1 I'll mention now that we were traveling without operational cell phones.a I journeyed out to find a pay phone and call the NHSb hot line. I apparently headed in the wrong direction, walking many blocks through the rain into central Brixton, near the tube stop, where I finally found a row of pay phones. I chose the least repulsive. (I say the least repulsive. It was still phenomenally gross. It seemed like someone had peed on every square inch of the booth, include the actual phone handset. (I washed my ears when I got back to the house.)) I made the call, talked to a very polite man, who asked to speak to "the patient" directly, which I explained was impossible, and when I asked about going to the clinic/E.R./whatever-they-call-it, he asked for my postal code so he could tell me where to go, but I didn't know our postal code, and I after polite thank yous and goodbyes, I hung up with no more information than I'd begun with. I headed back through the rain to the house, getting lost for a while along the way.

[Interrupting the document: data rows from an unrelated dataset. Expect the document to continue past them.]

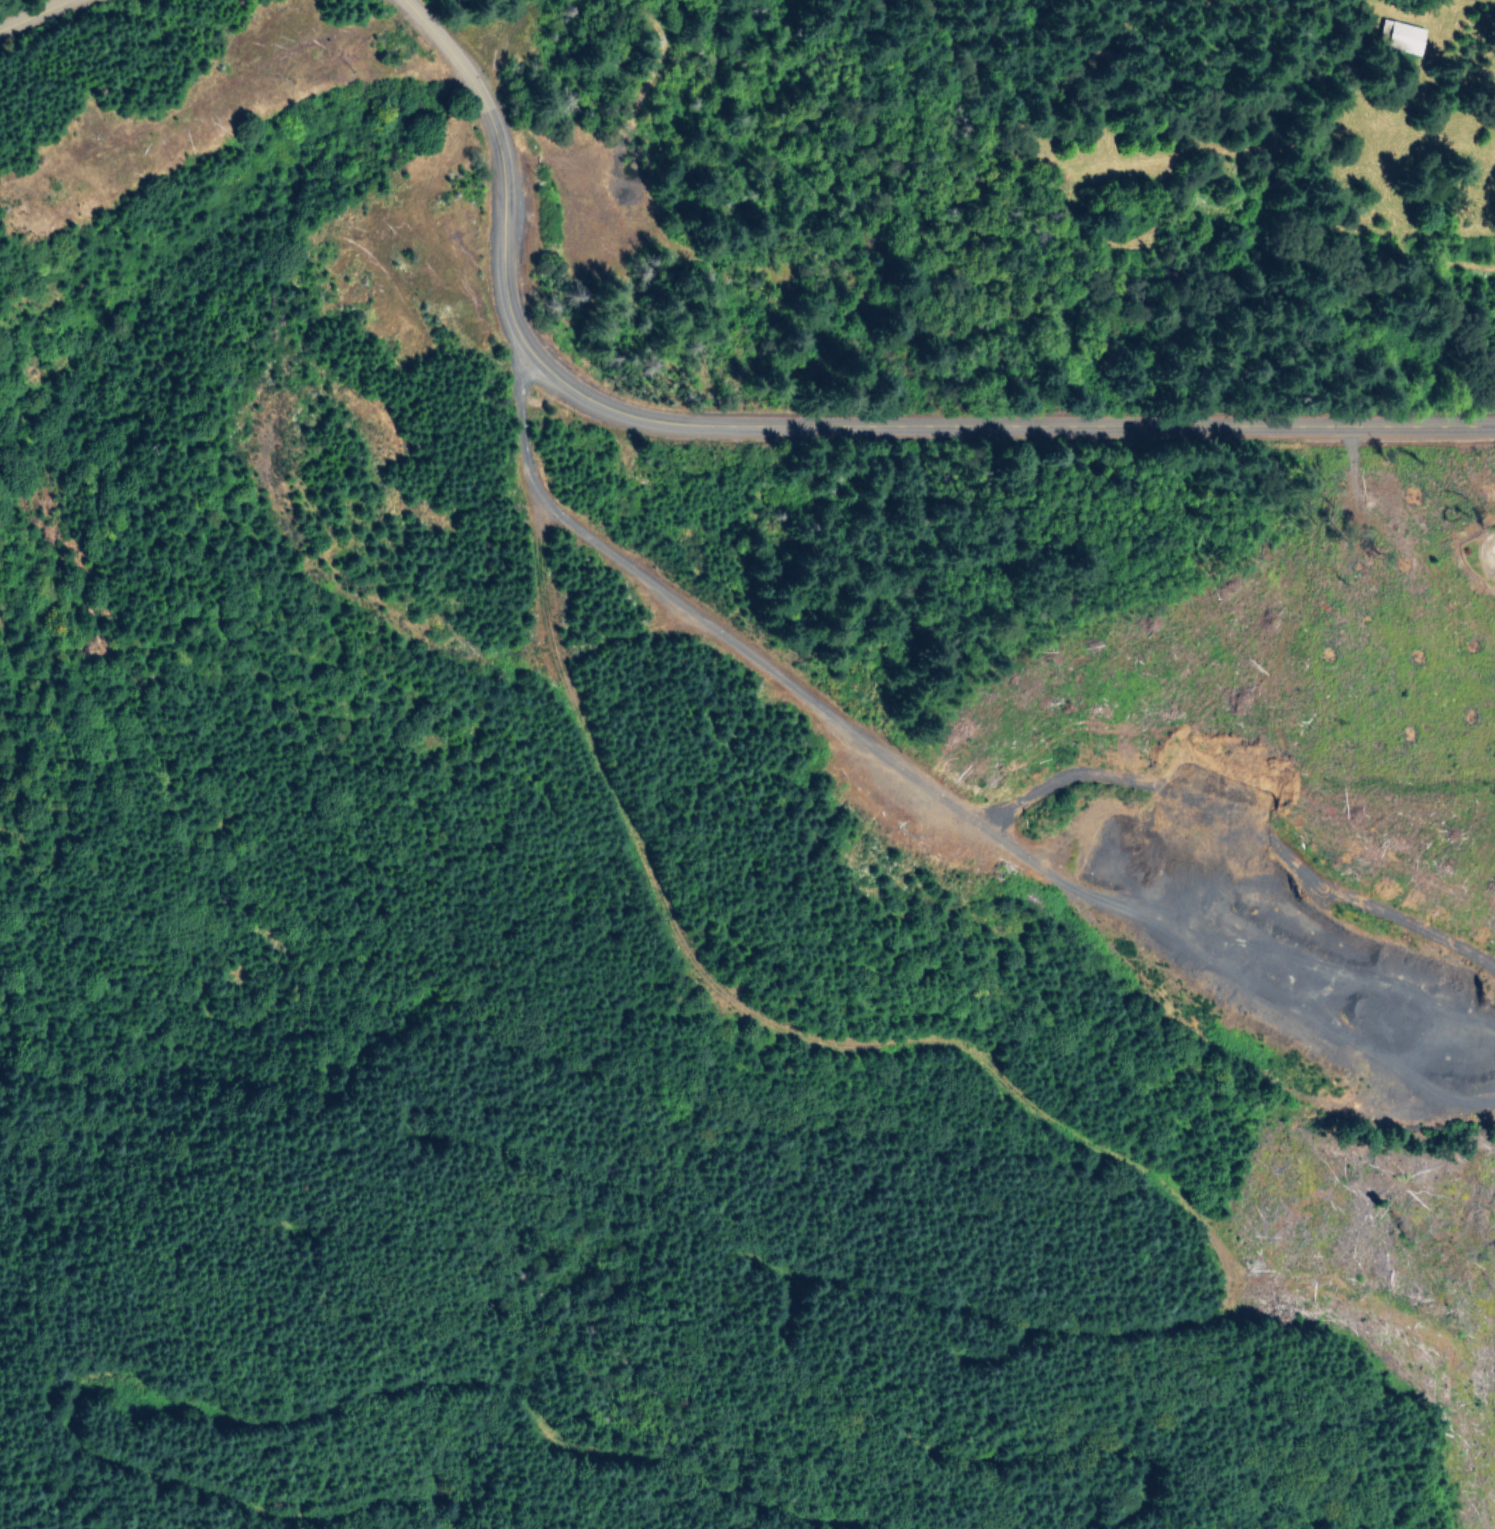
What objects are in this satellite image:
road: (34, 15)
road: (803, 426)
road: (363, 610)
road: (942, 796)
quarry: (1324, 996)
road: (617, 1195)
road: (1189, 1223)
road: (276, 1423)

So Sarah gave it a try, armed with the postal code, heading out in what turned out to be the right direction, finding a nice clean phone booth a block away, made the call, and found out where to go/what to do. And then I journeyed back to her pristine phone booth to call a cab. The phone repeatedly rejected my strange British coins. A kind lady offered her cell phone, but our attempts to dial a cab — perhaps flubbing the exotic phone number formats — resulted in me  repeatedly mis-dialing some poor but patient gent. We asked at the grocery if they had a phone. They couldn't help. But then, magically, we found a dedicated "taxi phone" at the front of the store. Cab (finally) summoned.
a There were remedies that could have been taken, but they were hideously expensive. Sarah — again, the queen of research — figured out that, at Heathrow, we could rent a mobile wi-fi hotspot, which we toted around with us during our treks, at least giving our phones internet access for the duration. 
b National Health Service.
2 I actually hoped it would rain some. The year I'd spent there in my youth was their rainiest year in fifty years, and England, in my memory, was a gray/grey damp place. I, perhaps pettily, hoped my Anglophilic ladies would at least get a representative dose of English meteorological reality. Not that a little rain would stop us.

3 Starbucks inadvertently labeled Louise's beverage "Louse."